В этом фрагменте Лондон, подобно Парижу Бодлера, изображается как царство смерти, как Ад; река Темза, через которую переброшен Лондонский мост, – как Стикс или Ахерон, а обитатели города – как тени, как души умерших. Элементы урбанистического пейзажа заимствованы Элиотом, по его собственному признанию[125], из стихотворения Бодлера «Семь стариков». Париж, который для героя Бодлера был «полон грез», трансформируется у Элиота в столь же «нереальный» Лондон. «Желто-грязный туман»[126] бодлеровского утреннего Парижа передается Элиотом как «бурый туман». Наконец, в обоих текстах толпа людей ассоциируется с рекой, безликой, текущей массой призраков.

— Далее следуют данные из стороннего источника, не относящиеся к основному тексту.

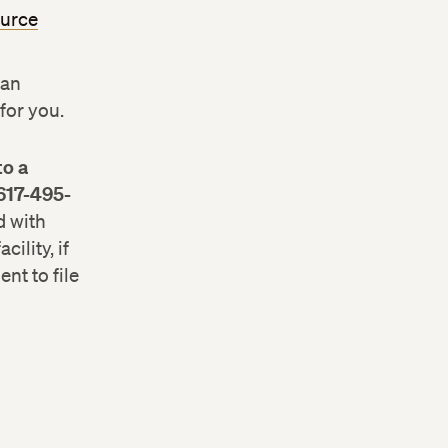
ource
 an
for you.
to a
 617-495-
d with
ility, if
nt to file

Сквозь бодлеровские коннотации в поэме обнаруживается и дантовский код, стихи «Божественной комедии», послужившие для обоих авторов источником вдохновения. Фраза «Я и не думал, что смерть унесла столь многих» заимствована из «Ада» (III, 55–57), где речь идет о «ничтожных», не совершавших на земле ни добра, ни зла. Здесь, в подтексте, лежит объяснение столь скорбного существования обитателей современного мегаполиса и их окончательной деиндивидуализации – пребывание в состоянии, которое можно обозначить как «смерть при жизни»[127]. Этический смысл этой формулы исследователи Т. С. Элиота справедливо связывают с тем пониманием бодлеровской этики, которое автор «Бесплодной земли» демонстрирует в своем эссе о Бодлере[128]. Элиота заинтересовала фраза из «Дневников» Бодлера: «…единственное и высшее сластолюбие в любви – твердо знать, что творишь зло. И мужчины, и женщины от рождения знают, что сладострастие коренится в области зла»[129]. Элиот переосмысляет слова Бодлера следующим образом: «Бодлер видел, что отношения между мужчиной и женщиной отличает от совокупления животных знание добра и зла»[130]. Развивая идею Бодлера, Элиот наконец приходит к важнейшему выводу: «Если мы остаемся человеческими существами, мы должны совершать либо добро, либо зло; до тех пор, пока мы совершаем зло или добро, мы принадлежим миру человеческих существ; и лучше, как это ни парадоксально, совершать зло, чем не делать ничего; в этом случае мы хотя бы существуем»[131].
Элиот в поэме отвергает оправдание зла. Чувственность, исполненная зла и греховная, затемняет в человеке божественный свет. Сама она сходит на нет, оставляя вместо человека пустую материальную оболочку, автомат. Элиот дает читателю понять, что его герой прожил жизнь бодлеровского монстра, полную чувственности. И теперь наступил новый этап его существования, смерть при жизни. В его поступках, в частности в сексуальном акте, нет даже осознанного зла. В третьей главе поэмы читатель оказывается свидетелем того, как сам акт зарождения жизни превратился для обитателей бесплодного мегаполиса (клерка и машинистки) в бессмысленный ритуал, основанный на тщеславии и безразличии:
Любопытно, что подобное, с явной оглядкой на Элиота, изображение секса в большом городе как механического, бессмысленного процесса возникает и в романе Генри Миллера «Тропик Рака», в эпизоде, где Ван Норден на глазах у главного героя и нарратора вступает в связь с проституткой: «Когда я смотрю на Ван Нордена, взбирающегося на проститутку, мне кажется, что передо мной буксующая машина. Если чья-то рука не выключит мотор, колеса будут крутиться впустую до бесконечности»[134].
В поэме Элиота есть еще одна сцена, где возникает бодлеровская образность. Это описание будуара некой аристократки во II части («Игра в шахматы»). Оно обнаруживает поразительное сходство с описанием спальни в стихотворении Бодлера «Мученица». В реальность «Бесплодной земли» перенесены все бодлеровские образы: флаконы, статуи, картины, ткани. Однако если у Бодлера они фиксируют чувственно-эротическое в человеке, наивысшую концентрацию природных сил, приводящую субъекта на грань жизни и смерти, то элиотовские образы лишены напряженности и предстают как знаки, культурные штампы, в которых едва ли угадывается история. Перед нами – сухой каталог, объективизация внутреннего состояния городского субъекта, лишенного культурных корней и прежней страсти.